Studies show self-punishment is surprisingly common. But there's a better way.
Posted July 16, 2014 | Reviewed by Jessica Schrader
When the Black Plague spread across Europe in the 13th and 14th centuries, people publicly whipped themselves with irons in bloody processions of self-flagellation because they believed it would cleanse their souls and ward off the deadly disease.
As civilization advanced, so have our methods of self-punishment, as evidenced by the lack of people who whip themselves into a bloody mess in public and the abundance of people who bang their heads into a wall in private.
Indeed, the practice of self-punishment is far more common than we realize.
Why People Resort to Self-Punishment
One of our biggest misconceptions about self-punishment is that only mentally unstable people resort to such measures. A recent study asked undergraduate college students to recall a time they felt guilty, sad, or went grocery shopping (the control group). In the second part of the study, participants were told they would receive six mild electrical shocks. The voltage for the first shock was set to a detectable but non-painful level. The participants were then given the option to raise the voltage for each successive shock, should they choose to do so.
Participants who had recalled feeling sad or going grocery shopping before the experiment did not raise the shock level past the unpleasant/painful threshold. However, participants who had recalled feeling guilty did—they raised the level of shock well into mildly painful territory. Again these were not people preselected for masochism or emotional instability.
The use of self-punishment to reduce feelings of guilt has been documented in other studies as well. For example, participants who were made to feel guilty by depriving a fellow student of a few lottery tickets were willing to keep their hands in freezing ice water for significantly longer periods of time (which can be quite painful) when the person they had "wronged" was in the room with them. What is remarkable about these studies is that the people in them are not trying to ward off a deadly plague but merely trying to assuage fairly mild feelings of guilt, resulting from depriving someone they don’t even know of lottery tickets (that are most likely worthless anyway).
Self-Punishment and Guilt
Guilt is considered a pro-social emotion, as its function is to preserve our important relationships and maintain the orderly functioning of communities. But we pay a personal price for feelings of guilt as well—unresolved guilt often prevents us from enjoying life and thriving emotionally. By practicing self-punishment, we ease our feelings of guilt, free our conscience, and allow ourselves to reengage in life.

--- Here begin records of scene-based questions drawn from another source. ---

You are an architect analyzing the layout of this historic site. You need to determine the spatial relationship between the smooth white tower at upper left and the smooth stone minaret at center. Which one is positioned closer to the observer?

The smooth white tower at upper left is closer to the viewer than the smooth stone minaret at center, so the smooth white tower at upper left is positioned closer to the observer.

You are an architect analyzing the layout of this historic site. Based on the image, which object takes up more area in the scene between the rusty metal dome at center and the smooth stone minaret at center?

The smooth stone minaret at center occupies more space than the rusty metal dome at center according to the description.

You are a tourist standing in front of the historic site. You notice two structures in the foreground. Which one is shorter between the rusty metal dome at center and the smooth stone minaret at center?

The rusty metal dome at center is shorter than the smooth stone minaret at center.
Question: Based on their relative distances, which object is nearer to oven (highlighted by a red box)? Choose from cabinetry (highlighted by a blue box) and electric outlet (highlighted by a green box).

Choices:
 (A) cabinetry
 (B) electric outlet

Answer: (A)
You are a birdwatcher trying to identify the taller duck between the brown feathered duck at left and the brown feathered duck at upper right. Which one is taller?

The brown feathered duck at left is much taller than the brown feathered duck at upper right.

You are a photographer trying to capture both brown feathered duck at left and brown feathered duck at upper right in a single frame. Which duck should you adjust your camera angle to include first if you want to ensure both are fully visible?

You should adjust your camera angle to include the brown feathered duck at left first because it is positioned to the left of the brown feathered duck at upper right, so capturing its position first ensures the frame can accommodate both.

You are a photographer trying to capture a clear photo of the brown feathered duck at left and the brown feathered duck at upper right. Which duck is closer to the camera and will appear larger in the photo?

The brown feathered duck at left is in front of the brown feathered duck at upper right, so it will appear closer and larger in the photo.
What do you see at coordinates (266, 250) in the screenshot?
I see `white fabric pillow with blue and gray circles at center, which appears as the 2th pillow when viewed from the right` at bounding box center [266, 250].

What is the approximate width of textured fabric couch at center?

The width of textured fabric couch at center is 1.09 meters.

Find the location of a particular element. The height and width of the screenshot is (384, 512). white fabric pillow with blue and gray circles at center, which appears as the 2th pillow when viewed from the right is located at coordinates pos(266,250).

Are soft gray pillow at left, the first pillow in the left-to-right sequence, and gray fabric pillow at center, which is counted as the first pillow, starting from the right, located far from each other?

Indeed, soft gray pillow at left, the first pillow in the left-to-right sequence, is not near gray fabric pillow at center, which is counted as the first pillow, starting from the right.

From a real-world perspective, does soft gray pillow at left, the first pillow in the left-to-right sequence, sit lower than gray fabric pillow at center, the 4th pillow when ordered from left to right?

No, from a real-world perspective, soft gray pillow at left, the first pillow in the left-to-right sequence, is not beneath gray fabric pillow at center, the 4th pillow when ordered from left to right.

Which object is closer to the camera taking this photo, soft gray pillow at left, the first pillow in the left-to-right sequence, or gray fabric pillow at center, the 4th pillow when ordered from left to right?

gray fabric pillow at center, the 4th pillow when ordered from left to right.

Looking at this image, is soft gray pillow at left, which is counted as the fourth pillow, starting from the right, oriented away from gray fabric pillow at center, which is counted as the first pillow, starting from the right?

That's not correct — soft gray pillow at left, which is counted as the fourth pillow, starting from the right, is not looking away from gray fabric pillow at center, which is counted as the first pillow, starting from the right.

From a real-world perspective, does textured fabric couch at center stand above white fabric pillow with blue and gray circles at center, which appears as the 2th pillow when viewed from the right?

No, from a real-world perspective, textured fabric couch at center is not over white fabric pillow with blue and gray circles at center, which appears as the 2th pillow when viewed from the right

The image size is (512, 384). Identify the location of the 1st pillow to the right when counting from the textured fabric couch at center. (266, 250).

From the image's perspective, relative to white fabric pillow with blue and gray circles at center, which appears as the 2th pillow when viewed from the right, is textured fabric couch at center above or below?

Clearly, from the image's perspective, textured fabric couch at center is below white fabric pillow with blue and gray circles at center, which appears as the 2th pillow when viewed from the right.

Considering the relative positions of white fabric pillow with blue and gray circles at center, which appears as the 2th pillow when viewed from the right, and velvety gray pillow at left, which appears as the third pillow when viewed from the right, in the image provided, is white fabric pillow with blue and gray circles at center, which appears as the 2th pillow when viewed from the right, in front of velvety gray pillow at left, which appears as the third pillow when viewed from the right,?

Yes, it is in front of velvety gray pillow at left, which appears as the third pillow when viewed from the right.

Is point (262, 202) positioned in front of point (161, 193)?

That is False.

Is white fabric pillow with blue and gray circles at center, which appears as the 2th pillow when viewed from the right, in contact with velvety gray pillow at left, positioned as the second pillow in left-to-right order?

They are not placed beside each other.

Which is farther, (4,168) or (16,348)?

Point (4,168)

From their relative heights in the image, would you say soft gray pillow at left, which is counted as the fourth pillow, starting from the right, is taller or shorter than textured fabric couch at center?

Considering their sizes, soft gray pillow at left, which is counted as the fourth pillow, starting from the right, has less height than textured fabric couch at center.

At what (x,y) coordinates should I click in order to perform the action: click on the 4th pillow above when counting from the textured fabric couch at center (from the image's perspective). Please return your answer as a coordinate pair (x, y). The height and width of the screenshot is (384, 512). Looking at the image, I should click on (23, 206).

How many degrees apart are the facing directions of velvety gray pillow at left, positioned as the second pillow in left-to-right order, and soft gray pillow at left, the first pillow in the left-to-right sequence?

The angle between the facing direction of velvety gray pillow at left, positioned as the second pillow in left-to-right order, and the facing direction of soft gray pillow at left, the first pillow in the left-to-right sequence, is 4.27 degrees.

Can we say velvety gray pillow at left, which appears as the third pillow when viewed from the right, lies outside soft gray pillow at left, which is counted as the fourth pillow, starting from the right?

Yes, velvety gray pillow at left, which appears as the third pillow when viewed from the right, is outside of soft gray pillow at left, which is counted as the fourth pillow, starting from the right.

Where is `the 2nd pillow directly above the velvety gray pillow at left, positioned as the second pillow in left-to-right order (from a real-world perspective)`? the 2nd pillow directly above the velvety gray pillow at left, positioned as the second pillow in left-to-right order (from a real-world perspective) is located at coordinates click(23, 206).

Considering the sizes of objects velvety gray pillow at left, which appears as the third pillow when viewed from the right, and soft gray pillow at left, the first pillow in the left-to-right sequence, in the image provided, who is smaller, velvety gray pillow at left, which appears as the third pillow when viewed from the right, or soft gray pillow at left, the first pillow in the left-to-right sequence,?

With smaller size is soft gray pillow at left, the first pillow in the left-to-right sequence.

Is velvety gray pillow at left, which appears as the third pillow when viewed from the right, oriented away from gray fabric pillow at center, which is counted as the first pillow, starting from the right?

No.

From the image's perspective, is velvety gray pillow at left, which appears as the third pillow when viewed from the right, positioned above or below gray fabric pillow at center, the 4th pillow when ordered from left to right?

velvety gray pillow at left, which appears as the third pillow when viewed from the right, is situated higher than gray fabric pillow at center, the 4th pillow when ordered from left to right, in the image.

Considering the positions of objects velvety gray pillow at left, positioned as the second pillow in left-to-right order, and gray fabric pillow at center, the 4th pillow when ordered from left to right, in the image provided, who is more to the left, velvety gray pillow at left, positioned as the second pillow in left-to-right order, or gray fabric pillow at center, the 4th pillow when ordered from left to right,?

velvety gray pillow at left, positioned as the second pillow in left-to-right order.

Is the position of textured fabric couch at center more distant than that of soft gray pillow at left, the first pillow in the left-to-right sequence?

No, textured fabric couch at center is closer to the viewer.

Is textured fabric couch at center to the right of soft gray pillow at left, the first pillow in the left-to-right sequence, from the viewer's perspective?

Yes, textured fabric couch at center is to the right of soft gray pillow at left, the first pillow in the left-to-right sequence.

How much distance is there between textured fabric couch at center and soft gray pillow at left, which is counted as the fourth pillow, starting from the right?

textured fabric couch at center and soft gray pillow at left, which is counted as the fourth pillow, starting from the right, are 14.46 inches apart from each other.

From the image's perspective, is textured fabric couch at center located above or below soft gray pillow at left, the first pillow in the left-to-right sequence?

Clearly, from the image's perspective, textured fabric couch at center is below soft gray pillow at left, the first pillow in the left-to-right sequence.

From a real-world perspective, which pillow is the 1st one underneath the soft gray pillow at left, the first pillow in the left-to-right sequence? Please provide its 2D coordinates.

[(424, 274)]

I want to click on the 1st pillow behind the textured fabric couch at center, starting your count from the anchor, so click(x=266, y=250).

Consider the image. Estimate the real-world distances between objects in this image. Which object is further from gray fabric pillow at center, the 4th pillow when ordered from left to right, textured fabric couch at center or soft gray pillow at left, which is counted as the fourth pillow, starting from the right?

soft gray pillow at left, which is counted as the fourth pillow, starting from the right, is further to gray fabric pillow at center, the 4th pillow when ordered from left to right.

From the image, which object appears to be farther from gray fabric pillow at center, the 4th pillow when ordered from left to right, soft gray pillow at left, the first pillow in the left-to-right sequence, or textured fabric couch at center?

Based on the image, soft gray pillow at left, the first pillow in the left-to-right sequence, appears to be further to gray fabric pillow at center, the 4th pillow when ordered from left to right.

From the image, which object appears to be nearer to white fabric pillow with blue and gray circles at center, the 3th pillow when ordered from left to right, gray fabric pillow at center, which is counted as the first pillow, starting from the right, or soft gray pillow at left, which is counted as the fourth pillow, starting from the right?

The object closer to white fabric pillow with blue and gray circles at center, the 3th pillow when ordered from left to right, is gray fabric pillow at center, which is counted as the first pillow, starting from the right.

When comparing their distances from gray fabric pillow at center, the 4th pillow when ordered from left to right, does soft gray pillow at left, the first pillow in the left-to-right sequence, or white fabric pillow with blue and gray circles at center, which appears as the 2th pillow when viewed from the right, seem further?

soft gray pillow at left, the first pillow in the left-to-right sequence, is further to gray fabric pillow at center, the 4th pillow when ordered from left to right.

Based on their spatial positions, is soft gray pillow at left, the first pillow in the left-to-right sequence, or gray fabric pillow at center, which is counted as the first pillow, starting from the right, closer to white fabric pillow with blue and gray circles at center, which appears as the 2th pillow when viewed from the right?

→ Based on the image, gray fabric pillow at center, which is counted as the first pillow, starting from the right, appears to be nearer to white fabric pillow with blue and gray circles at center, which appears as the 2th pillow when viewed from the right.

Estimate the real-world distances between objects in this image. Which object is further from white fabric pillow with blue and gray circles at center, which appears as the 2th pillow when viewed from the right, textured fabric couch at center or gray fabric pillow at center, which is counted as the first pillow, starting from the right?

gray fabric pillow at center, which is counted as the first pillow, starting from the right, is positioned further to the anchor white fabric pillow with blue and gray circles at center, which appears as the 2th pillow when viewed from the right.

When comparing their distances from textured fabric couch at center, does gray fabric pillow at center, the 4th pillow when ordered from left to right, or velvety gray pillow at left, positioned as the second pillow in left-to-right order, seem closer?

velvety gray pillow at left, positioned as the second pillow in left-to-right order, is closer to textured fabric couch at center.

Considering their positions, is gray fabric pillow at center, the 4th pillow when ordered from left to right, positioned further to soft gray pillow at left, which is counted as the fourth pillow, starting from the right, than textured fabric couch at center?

Self-punishment tends to serve a dual purpose as it not only relieves internal feelings of guilt but impacts how others perceive us as well. Another recent study found that the more costly an apology appears to be to the transgressor, the more sincere others perceive the apology to be. This finding was found to be true across cultures in North and South America, Europe, and Asia—and regardless of people’s religious beliefs. By engaging in self-punishment or costly apologies, people demonstrate that they are willing to harm themselves in some way to even the score with those they have wronged, thereby restoring their reputation as a fair person.
The question is: Are some people more prone to self-punishment than others?
Who is Prone to Self-Punishment?
According to evolutionary psychologists, we all engage in some form of reputation-management to preserve our standing in our communities, be they small family units or our larger circle of friends, colleagues, or neighbors. Therefore, the more prone we are to feeling bad about ourselves and how we come across to others, the more likely we might be to engage in self-punishment to rectify and manage our reputations.
Another recent study examined people who were high in shame-proneness and found they were far more likely to engage in self-punishment than those who were less inclined to feel shame.
The finding highlights some of the problems with self-punishment as a reputation-management and guilt-reducing mechanism. Yes, one doesn’t have to be crazy to engage in these behaviors—they are hardly uncommon.
But that still doesn’t mean they are wise.
There are far less costly, less shaming, and less painful ways to ease feelings of guilt and maintain our reputations than modern forms of whipping oneself with irons. For example, apologies do not have to be costly to be effective. (See The Five Ingredients of an Effective Apology.) Further, although no studies have investigated this directly, practicing self-punishment probably has a detrimental effect on your self-esteem. You might garner forgiveness from others, and from yourself, but shaming yourself publicly will likely diminish your self-respect, self-worth, and feelings of entitlement and personal empowerment far more than the short-term benefits of forgiveness can boost them.
The bottom line: It's best to seek solutions to feelings of guilt that actually heal emotional and psychological wounds, rather than practice those that leave you with even greater ones.